**EXERCISE DIRECTIONS**
Every entry must come back exactly as it was written.

**DATA FOR REVIEW**
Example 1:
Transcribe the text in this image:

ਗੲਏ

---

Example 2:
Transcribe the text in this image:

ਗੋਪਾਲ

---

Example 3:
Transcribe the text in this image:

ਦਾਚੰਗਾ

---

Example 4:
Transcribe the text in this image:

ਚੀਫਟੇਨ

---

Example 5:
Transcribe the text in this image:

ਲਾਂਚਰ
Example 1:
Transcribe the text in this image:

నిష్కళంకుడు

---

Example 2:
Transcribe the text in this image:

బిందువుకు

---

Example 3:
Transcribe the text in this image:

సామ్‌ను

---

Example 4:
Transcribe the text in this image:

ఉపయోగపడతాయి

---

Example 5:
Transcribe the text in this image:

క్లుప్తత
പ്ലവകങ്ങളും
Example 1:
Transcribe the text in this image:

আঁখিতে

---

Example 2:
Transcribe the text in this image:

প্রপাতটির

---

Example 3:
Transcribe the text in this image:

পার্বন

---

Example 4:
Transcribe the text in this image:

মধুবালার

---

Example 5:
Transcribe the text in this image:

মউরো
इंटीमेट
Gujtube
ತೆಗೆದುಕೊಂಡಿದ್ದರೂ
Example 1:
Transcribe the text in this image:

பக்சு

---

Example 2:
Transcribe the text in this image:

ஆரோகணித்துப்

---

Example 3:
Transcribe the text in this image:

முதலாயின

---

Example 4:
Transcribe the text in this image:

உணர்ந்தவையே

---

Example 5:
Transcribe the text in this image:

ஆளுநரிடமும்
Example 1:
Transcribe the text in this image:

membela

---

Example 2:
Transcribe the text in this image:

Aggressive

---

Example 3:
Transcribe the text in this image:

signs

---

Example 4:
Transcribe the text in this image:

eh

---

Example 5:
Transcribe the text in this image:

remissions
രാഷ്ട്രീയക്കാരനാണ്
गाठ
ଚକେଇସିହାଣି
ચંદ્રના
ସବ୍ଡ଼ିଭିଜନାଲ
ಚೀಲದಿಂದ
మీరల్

**SOLUTION**
Example 1:
Transcribe the text in this image:

ਗੲਏ

---

Example 2:
Transcribe the text in this image:

ਗੋਪਾਲ

---

Example 3:
Transcribe the text in this image:

ਦਾਚੰਗਾ

---

Example 4:
Transcribe the text in this image:

ਚੀਫਟੇਨ

---

Example 5:
Transcribe the text in this image:

ਲਾਂਚਰ
Example 1:
Transcribe the text in this image:

నిష్కళంకుడు

---

Example 2:
Transcribe the text in this image:

బిందువుకు

---

Example 3:
Transcribe the text in this image:

సామ్‌ను

---

Example 4:
Transcribe the text in this image:

ఉపయోగపడతాయి

---

Example 5:
Transcribe the text in this image:

క్లుప్తత
പ്ലവകങ്ങളും
Example 1:
Transcribe the text in this image:

আঁখিতে

---

Example 2:
Transcribe the text in this image:

প্রপাতটির

---

Example 3:
Transcribe the text in this image:

পার্বন

---

Example 4:
Transcribe the text in this image:

মধুবালার

---

Example 5:
Transcribe the text in this image:

মউরো
इंटीमेट
Gujtube
ತೆಗೆದುಕೊಂಡಿದ್ದರೂ
Example 1:
Transcribe the text in this image:

பக்சு

---

Example 2:
Transcribe the text in this image:

ஆரோகணித்துப்

---

Example 3:
Transcribe the text in this image:

முதலாயின

---

Example 4:
Transcribe the text in this image:

உணர்ந்தவையே

---

Example 5:
Transcribe the text in this image:

ஆளுநரிடமும்
Example 1:
Transcribe the text in this image:

membela

---

Example 2:
Transcribe the text in this image:

Aggressive

---

Example 3:
Transcribe the text in this image:

signs

---

Example 4:
Transcribe the text in this image:

eh

---

Example 5:
Transcribe the text in this image:

remissions
രാഷ്ട്രീയക്കാരനാണ്
गाठ
ଚକେଇସିହାଣି
ચંદ્રના
ସବ୍ଡ଼ିଭିଜନାଲ
ಚೀಲದಿಂದ
మీరల్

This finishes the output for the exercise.